US Appeals Court Finds Redbubble Online Marketplace Potentially Directly Infringing
In The Ohio State University v Redbubble Inc 19-3388 the Court of Appeal for the Sixth Circuit (CA6C) found that Redbubble’s online marketplace more than merely facilitated infringement of Ohio State University (OSU) trademarks and so reversed and remanded the District Court’s summary judgment of non-infringement.
Redbubble is an Australian based platform that allows independent artists to upload images of their works onto Redbubble’s interface which allows consumers to scroll through and select any that they want printed on items such as apparel, wall art, cushions and duvet covers etc. Once an order is placed Redbubble informs the relevant artist along with independent third parties who manufacture and ship the product to the consumer. Under this model Redbubble never designs, manufactures, handles or takes title to any product shown on its website, but it provides care instructions and helps market the products, handles customer service duties such as returns and its logo appears on shipped packages. Redbubble’s user agreement states that trademark holders, and not Redbubble, bear the burden of monitoring and redressing trademark violations. In order for an offending listing to be removed Redbubble requires URLs or other identifying information, not merely copies of the images used.
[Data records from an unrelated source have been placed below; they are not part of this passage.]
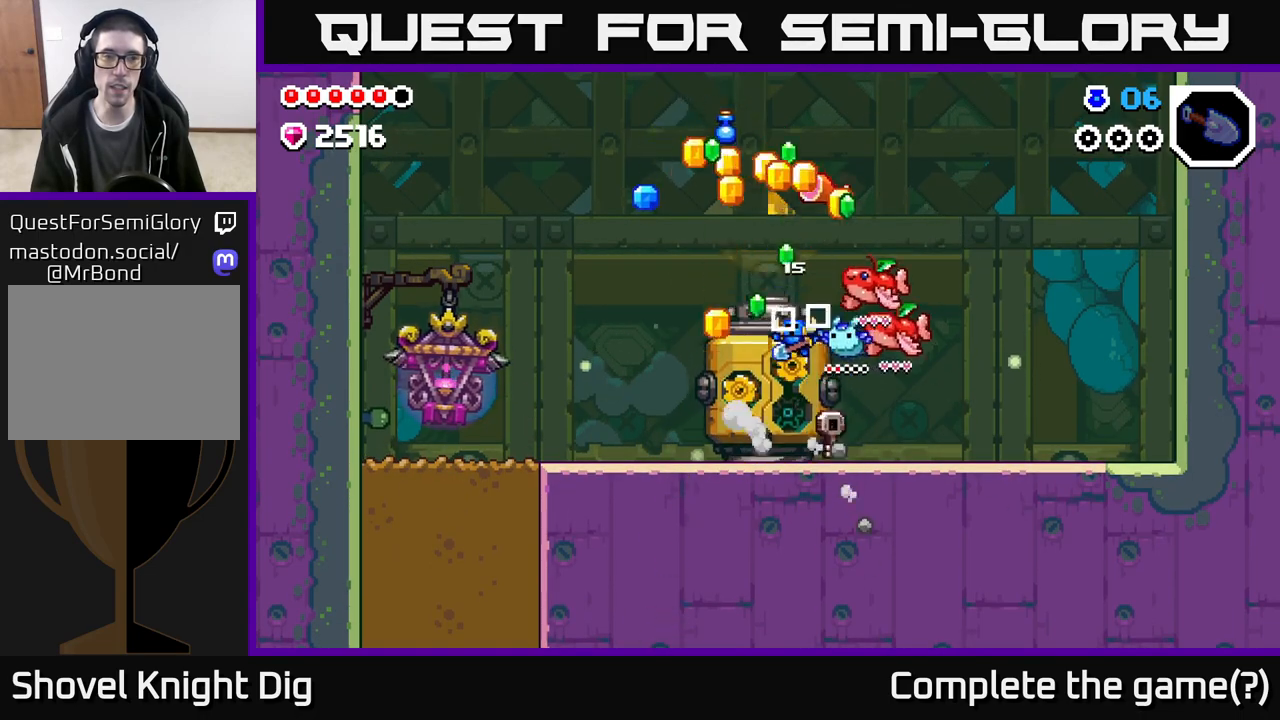
{"buttons": [], "left_stick": "left", "right_stick": "center", "events": [[17, "left_stick", "right"], [433, "left_stick", "left"]]}
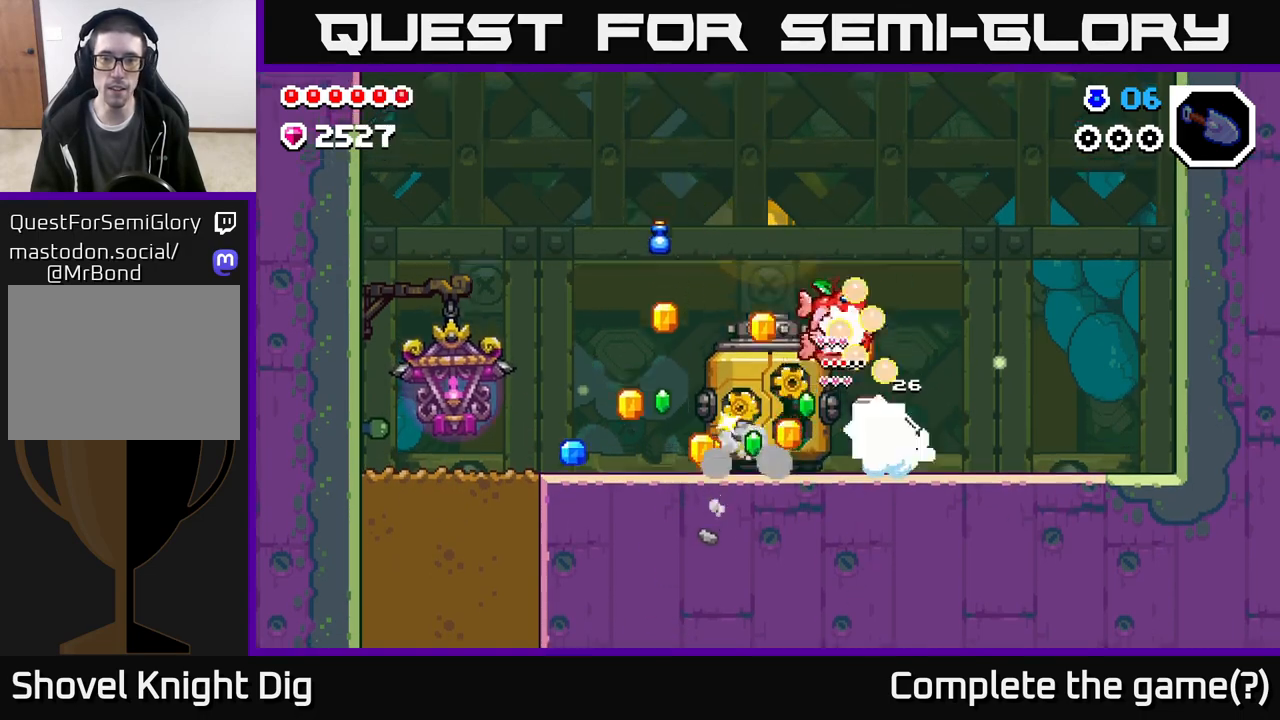
{"buttons": [], "left_stick": "left", "right_stick": "center", "events": []}
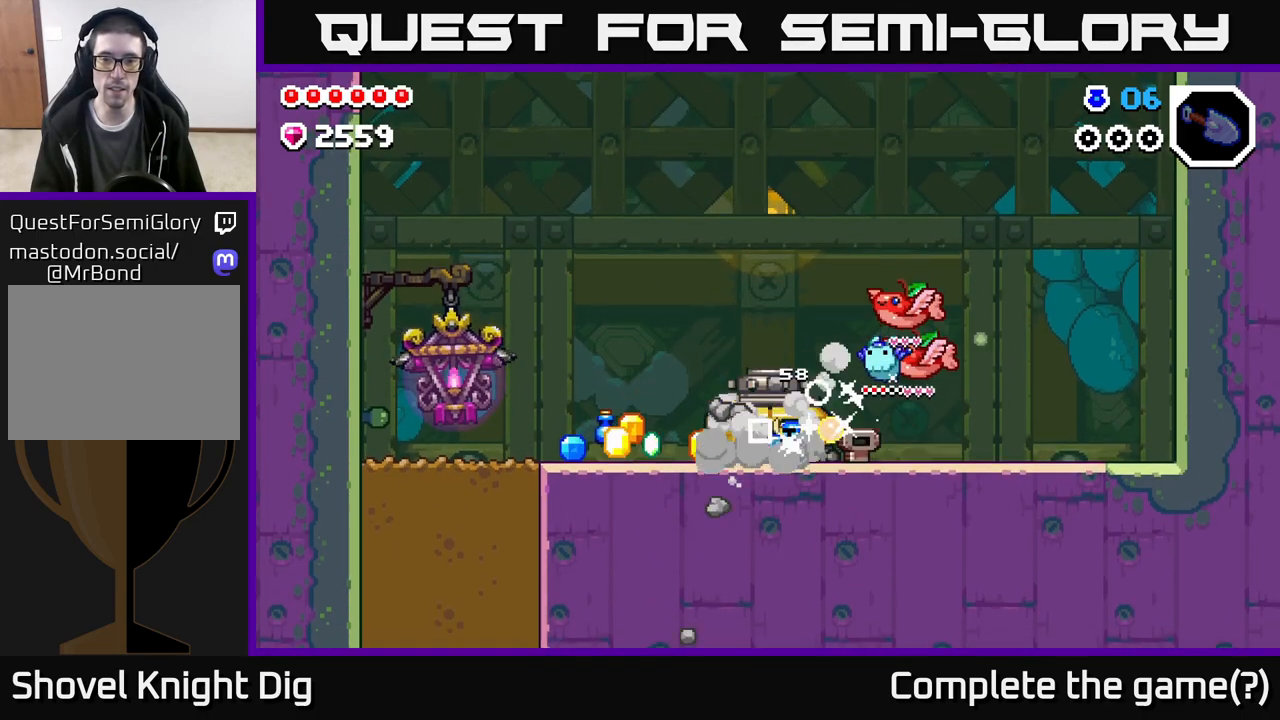
{"buttons": [], "left_stick": "left", "right_stick": "center", "events": []}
The District Court held that OSU’s trademarked images had not been ‘used’ by Redbubble in operating its business model because it only acted as a transactional intermediary between buyers, sellers, manufacturers, and shippers, and so classed Redbubble amongst passive e-commerce facilitators such as eBay and Amazon.
OSU argued that Redbubble acted less like a hands-off intermediary and more like a business that makes knock-offs and directly infringed as the operation of its online marketplace amounts to use in commerce without authorisation from the owner. In its appeal OSU also argued that Redbubble is vicariously liable for trademark infringement on the basis that the vendors that operate on its platform act as Redbubble agents.
The CA6C firstly dismissed the vicarious liability action on the basis that OSU had not raised that ground prior to the appeal, agreeing with Redbubble that OSU had both forfeited and waived that ground.
Moving on to direct infringement the CA6C considered it useful to think in terms of a spectrum of infringement ranging from those who design and place infringing marks on goods or affirmatively used the mark to those such as eBay and Amazon who merely facilitate sales for independent vendors. Given that products ordered on Redbubble’s website only come into being when ordered through Redbubble, and are delivered in Redbubble packaging with Redbubble tags, the CA6C found that the District Court erred in affirmatively placing Redbubble on the passive end of the liability spectrum. The CA6C considered Redbubble’s degree of control and involvement pointed towards it working with third-party sellers to create new Redbubble products, not to sell the artists’ products, and so reversed the District Court’s decision. However, given its finding that the record below lacks sufficient development of the facts to affirmatively decide this issue, the CA6C remanded the case back to the District Court for additional fact-finding regarding how Redbubble operates.